In non-commutative geometry, a common way to introduce differential calculus on an operator algebra is to define the derivation $$A\to dA=[A,F]$$ for some fixed operator $$F$$ (perhaps, from a Fredholm module). Now, in what context (and for which $$A$$) does it hold that $$\|A\|_{L^p}\leq c\|dA\|_{L^p}$$
where $$\|A\|^p_{L^p}=\operatorname{tr}|A|^p$$ is the $$p$$-norm with respect to a trace on the operator algebra?
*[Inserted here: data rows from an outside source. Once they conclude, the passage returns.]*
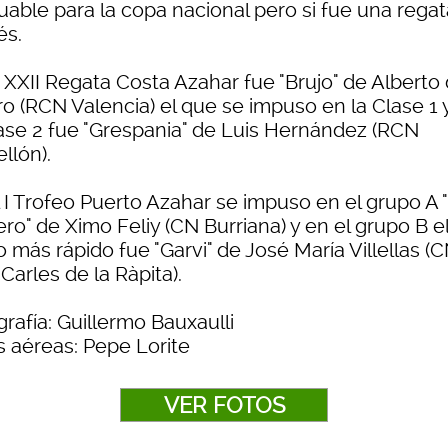
uable para la copa nacional pero si fue una rega
és.
 XXII Regata Costa Azahar fue "Brujo" de Alberto
ro (RCN Valencia) el que se impuso en la Clase 1 
lase 2 fue "Grespania" de Luis Hernández (RCN
llón).
 I Trofeo Puerto Azahar se impuso en el grupo A "
ro" de Ximo Feliy (CN Burriana) y en el grupo B e
 más rápido fue "Garvi" de José María Villellas (
Carles de la Ràpita).
rafía: Guillermo Bauxaulli
s aéreas: Pepe Lorite
VER FOTOS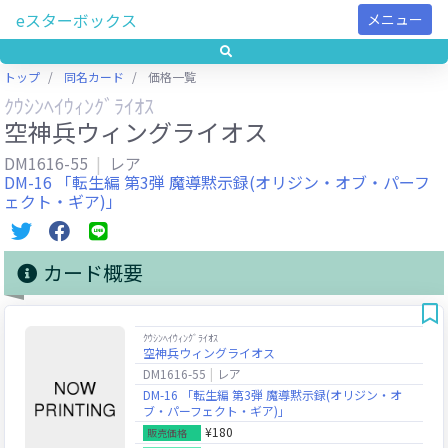
eスターボックス
メニュー
トップ
同名カード
価格一覧
ｸｳｼﾝﾍｲｳｨﾝｸﾞﾗｲｵｽ
空神兵ウィングライオス
DM1616-55
レア
DM-16 「転生編 第3弾 魔導黙示録(オリジン・オブ・パーフ
ェクト・ギア)」
カード概要
ｸｳｼﾝﾍｲｳｨﾝｸﾞﾗｲｵｽ
空神兵ウィングライオス
DM1616-55
レア
DM-16 「転生編 第3弾 魔導黙示録(オリジン・オ
ブ・パーフェクト・ギア)」
¥180
販売価格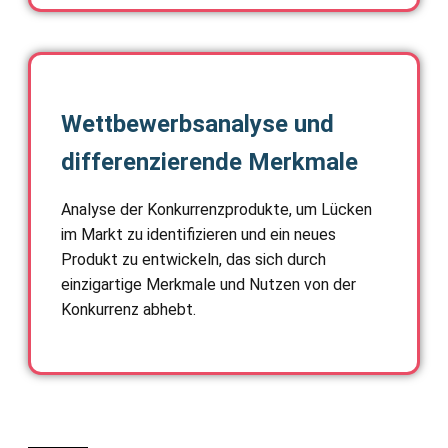
Wettbewerbsanalyse und
differenzierende Merkmale
Analyse der Konkurrenzprodukte, um Lücken
im Markt zu identifizieren und ein neues
Produkt zu entwickeln, das sich durch
einzigartige Merkmale und Nutzen von der
Konkurrenz abhebt.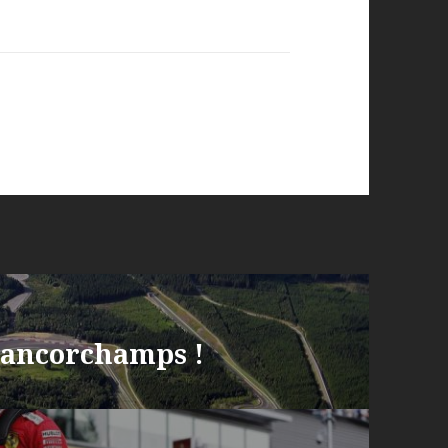
Francorchamps !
More precisely (since $$d$$ has a non-trivial kernel), is there a natural subspace (of the operator algebra), perhaps the complement of the kernel, on which the Poincaré inequality holds?. Anyway, this might not be the right way to phrase it in noncommutative geometry, so I'm happy if someone can point me in right direction where I can find references to these types of questions.
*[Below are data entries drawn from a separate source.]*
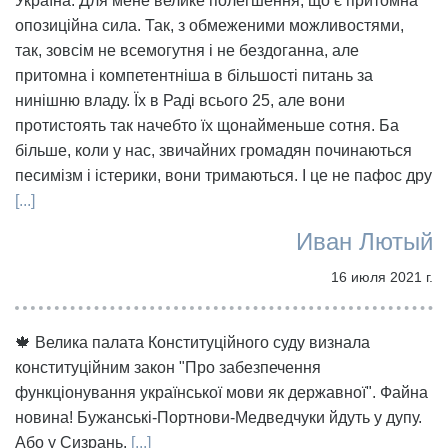
Україна. Для мене велике полегшення, що є притомна
опозиційна сила. Так, з обмеженими можливостями,
так, зовсім не всемогутня і не бездоганна, але
притомна і компетентніша в більшості питань за
нинішню владу. Їх в Раді всього 25, але вони
протистоять так начебто їх щонайменьше сотня. Ба
більше, коли у нас, звичайних громадян починаються
песимізм і істерики, вони тримаються. І це не пафос дру
[...]
Иван Лютый
16 июля 2021 г.
🍁 Велика палата Конституційного суду визнала
конституційним закон "Про забезпечення
функціонування української мови як державної". Файна
новина! Бужанські-Портнови-Медведчуки йдуть у дупу.
Або у Сизрань.
[...]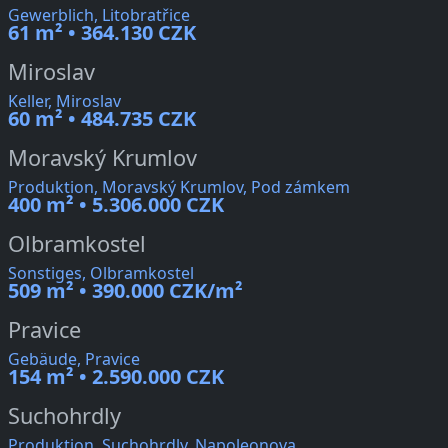
Gewerblich, Litobratřice
61 m² • 364.130 CZK
Miroslav
Keller, Miroslav
60 m² • 484.735 CZK
Moravský Krumlov
Produktion, Moravský Krumlov, Pod zámkem
400 m² • 5.306.000 CZK
Olbramkostel
Sonstiges, Olbramkostel
509 m² • 390.000 CZK/m²
Pravice
Gebäude, Pravice
154 m² • 2.590.000 CZK
Suchohrdly
Produktion, Suchohrdly, Napoleonova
(Some preliminary remarks: If the operator $$d$$ is bounded and if the kernel of the operator $$d$$ is complemented and if the range of $$d$$ is closed, then there exists a bounded inverse on the complement of the kernel, which implies that $$d$$ is bounded from below as in the inequality above (then $$c$$ is more or less one over the norm of the inverse). Of course, this smells like $$d$$ is a Fredholm operator.)

There are results in this direction, usually phrased in terms of quantum Markov semigroups (QMS). Let $$\mathcal{M}$$ be a von Neumann algebra with a normal faithful tracial state $$\tau$$. A quantum Markov semigroup is a weak$$^\ast$$ continuous family $$(P_t)$$ of unital completely positive maps from $$\mathcal{M}$$ to $$\mathcal{M}$$. Assume further that the maps $$P_t$$ satisfy $$\tau((P_t x)y)=\tau(x P_t y)$$.
If $$\mathcal{L}$$ is the generator of $$(P_t)$$, the carré du champ and iterated carré du champ are defined as \begin{align*} \Gamma(x,y)&=\frac 12 (x^\ast\mathcal{L}(y)+\mathcal{L}(x)^\ast y-\mathcal{L}(x^\ast y))\\ \Gamma_2(x,y)&=\frac 1 2(\Gamma(x,\mathcal{L}(y))+\Gamma(\mathcal{L}(x),y)-\mathcal{L}\Gamma(x,y)). \end{align*} The QMS $$(P_t)$$ is said to satisfy an $$L^p$$-Poincaré inequality if $$\|x\|_p\leq C_p\max\{\|\Gamma(x,x)^{1/2}\|_p,\Gamma(x^\ast,x^\ast)\|_p\},\qquad x\in(\ker\mathcal{L})^\perp.$$ By a result of Junge and Zeng [1], $$\Gamma_2(x,x)\geq \lambda\Gamma(x,x)$$ implies the $$L^p$$-Poincaré inequality for $$p\geq 2$$ with constant $$C_p\sim \frac{p}{\sqrt{\lambda}}$$. Examples include
• the heat semigroup on a compact Riemannian manifolds with Ricci curvature bounded below by $$K$$ (with $$\lambda=K$$),
• the QMS on the group von Neumann algebra of the free group given by $$P_t \lambda_g=e^{-t|g|}\lambda_g$$, where $$|g|$$ is the length of $$g$$ as a reduced word in the generators and their inverses (with $$\lambda=1$$),
• the QMS generated by the number operator on $$q$$-Gaussian algebras.
Derivations fit into this picture because whenever $$\delta\colon \mathcal{M}\to \mathcal{M}$$ is a derivation that satisfies $$\delta(x^\ast)=\delta(x)^\ast$$, the operator $$\mathcal{L}=\delta^\dagger\delta$$ generates a $$\tau$$-symmetric QMS. In this case, the carré du champ operator is given by $$\Gamma(x,y)=\delta(x)^\ast\delta(y)$$, so that the $$L^p$$-Poincaré inequality takes the form from the question. However, the usual trace on the algebra of all bounded operators on an infinite-dimensional Hilbert space is not finite. I think the extension of these results to the semi-finite case should be doable, but I don't think anyone has written it down in detail.